Dataset excerpts: Begin

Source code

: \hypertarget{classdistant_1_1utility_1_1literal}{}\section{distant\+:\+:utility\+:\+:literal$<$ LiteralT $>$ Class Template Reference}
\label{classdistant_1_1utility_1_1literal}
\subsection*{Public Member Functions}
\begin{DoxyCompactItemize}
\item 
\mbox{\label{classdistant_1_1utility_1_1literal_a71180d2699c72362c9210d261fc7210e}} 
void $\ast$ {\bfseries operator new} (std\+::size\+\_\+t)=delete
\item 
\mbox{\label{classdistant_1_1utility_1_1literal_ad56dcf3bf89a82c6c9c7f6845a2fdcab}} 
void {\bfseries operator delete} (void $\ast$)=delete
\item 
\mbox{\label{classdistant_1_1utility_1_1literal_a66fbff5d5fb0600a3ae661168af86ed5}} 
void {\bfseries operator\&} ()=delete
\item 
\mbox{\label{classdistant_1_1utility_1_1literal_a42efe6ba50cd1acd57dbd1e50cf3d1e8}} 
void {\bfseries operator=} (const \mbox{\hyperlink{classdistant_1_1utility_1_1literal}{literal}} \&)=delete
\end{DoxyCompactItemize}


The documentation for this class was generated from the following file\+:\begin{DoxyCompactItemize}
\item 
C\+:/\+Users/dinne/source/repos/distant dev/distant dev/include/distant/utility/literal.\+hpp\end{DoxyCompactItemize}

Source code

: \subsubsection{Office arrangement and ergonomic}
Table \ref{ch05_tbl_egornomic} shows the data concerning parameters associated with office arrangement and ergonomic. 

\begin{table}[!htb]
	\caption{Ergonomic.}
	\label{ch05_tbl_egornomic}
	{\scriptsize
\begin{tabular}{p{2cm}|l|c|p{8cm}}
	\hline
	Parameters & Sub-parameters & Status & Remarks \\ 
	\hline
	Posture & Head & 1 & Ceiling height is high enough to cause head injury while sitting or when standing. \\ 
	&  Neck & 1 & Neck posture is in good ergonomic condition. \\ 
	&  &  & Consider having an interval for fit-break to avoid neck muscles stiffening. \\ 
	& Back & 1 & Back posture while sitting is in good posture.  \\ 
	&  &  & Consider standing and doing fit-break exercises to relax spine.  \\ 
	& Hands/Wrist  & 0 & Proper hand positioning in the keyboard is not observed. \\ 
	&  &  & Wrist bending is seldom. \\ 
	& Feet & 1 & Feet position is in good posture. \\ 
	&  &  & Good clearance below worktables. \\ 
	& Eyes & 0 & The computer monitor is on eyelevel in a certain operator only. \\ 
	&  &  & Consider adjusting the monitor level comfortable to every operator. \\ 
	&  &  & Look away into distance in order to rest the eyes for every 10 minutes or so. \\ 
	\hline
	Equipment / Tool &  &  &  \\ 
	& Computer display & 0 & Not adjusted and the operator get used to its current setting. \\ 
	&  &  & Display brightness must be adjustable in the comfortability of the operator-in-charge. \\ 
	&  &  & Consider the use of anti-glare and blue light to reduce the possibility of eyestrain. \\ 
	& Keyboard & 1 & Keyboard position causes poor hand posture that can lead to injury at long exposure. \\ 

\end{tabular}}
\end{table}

Dataset excerpts: End

Repeat all of the entries exactly.

Source code

: \hypertarget{classdistant_1_1utility_1_1literal}{}\section{distant\+:\+:utility\+:\+:literal$<$ LiteralT $>$ Class Template Reference}
\label{classdistant_1_1utility_1_1literal}
\subsection*{Public Member Functions}
\begin{DoxyCompactItemize}
\item 
\mbox{\label{classdistant_1_1utility_1_1literal_a71180d2699c72362c9210d261fc7210e}} 
void $\ast$ {\bfseries operator new} (std\+::size\+\_\+t)=delete
\item 
\mbox{\label{classdistant_1_1utility_1_1literal_ad56dcf3bf89a82c6c9c7f6845a2fdcab}} 
void {\bfseries operator delete} (void $\ast$)=delete
\item 
\mbox{\label{classdistant_1_1utility_1_1literal_a66fbff5d5fb0600a3ae661168af86ed5}} 
void {\bfseries operator\&} ()=delete
\item 
\mbox{\label{classdistant_1_1utility_1_1literal_a42efe6ba50cd1acd57dbd1e50cf3d1e8}} 
void {\bfseries operator=} (const \mbox{\hyperlink{classdistant_1_1utility_1_1literal}{literal}} \&)=delete
\end{DoxyCompactItemize}


The documentation for this class was generated from the following file\+:\begin{DoxyCompactItemize}
\item 
C\+:/\+Users/dinne/source/repos/distant dev/distant dev/include/distant/utility/literal.\+hpp\end{DoxyCompactItemize}

Source code

: \subsubsection{Office arrangement and ergonomic}
Table \ref{ch05_tbl_egornomic} shows the data concerning parameters associated with office arrangement and ergonomic. 

\begin{table}[!htb]
	\caption{Ergonomic.}
	\label{ch05_tbl_egornomic}
	{\scriptsize
\begin{tabular}{p{2cm}|l|c|p{8cm}}
	\hline
	Parameters & Sub-parameters & Status & Remarks \\ 
	\hline
	Posture & Head & 1 & Ceiling height is high enough to cause head injury while sitting or when standing. \\ 
	&  Neck & 1 & Neck posture is in good ergonomic condition. \\ 
	&  &  & Consider having an interval for fit-break to avoid neck muscles stiffening. \\ 
	& Back & 1 & Back posture while sitting is in good posture.  \\ 
	&  &  & Consider standing and doing fit-break exercises to relax spine.  \\ 
	& Hands/Wrist  & 0 & Proper hand positioning in the keyboard is not observed. \\ 
	&  &  & Wrist bending is seldom. \\ 
	& Feet & 1 & Feet position is in good posture. \\ 
	&  &  & Good clearance below worktables. \\ 
	& Eyes & 0 & The computer monitor is on eyelevel in a certain operator only. \\ 
	&  &  & Consider adjusting the monitor level comfortable to every operator. \\ 
	&  &  & Look away into distance in order to rest the eyes for every 10 minutes or so. \\ 
	\hline
	Equipment / Tool &  &  &  \\ 
	& Computer display & 0 & Not adjusted and the operator get used to its current setting. \\ 
	&  &  & Display brightness must be adjustable in the comfortability of the operator-in-charge. \\ 
	&  &  & Consider the use of anti-glare and blue light to reduce the possibility of eyestrain. \\ 
	& Keyboard & 1 & Keyboard position causes poor hand posture that can lead to injury at long exposure. \\ 

\end{tabular}}
\end{table}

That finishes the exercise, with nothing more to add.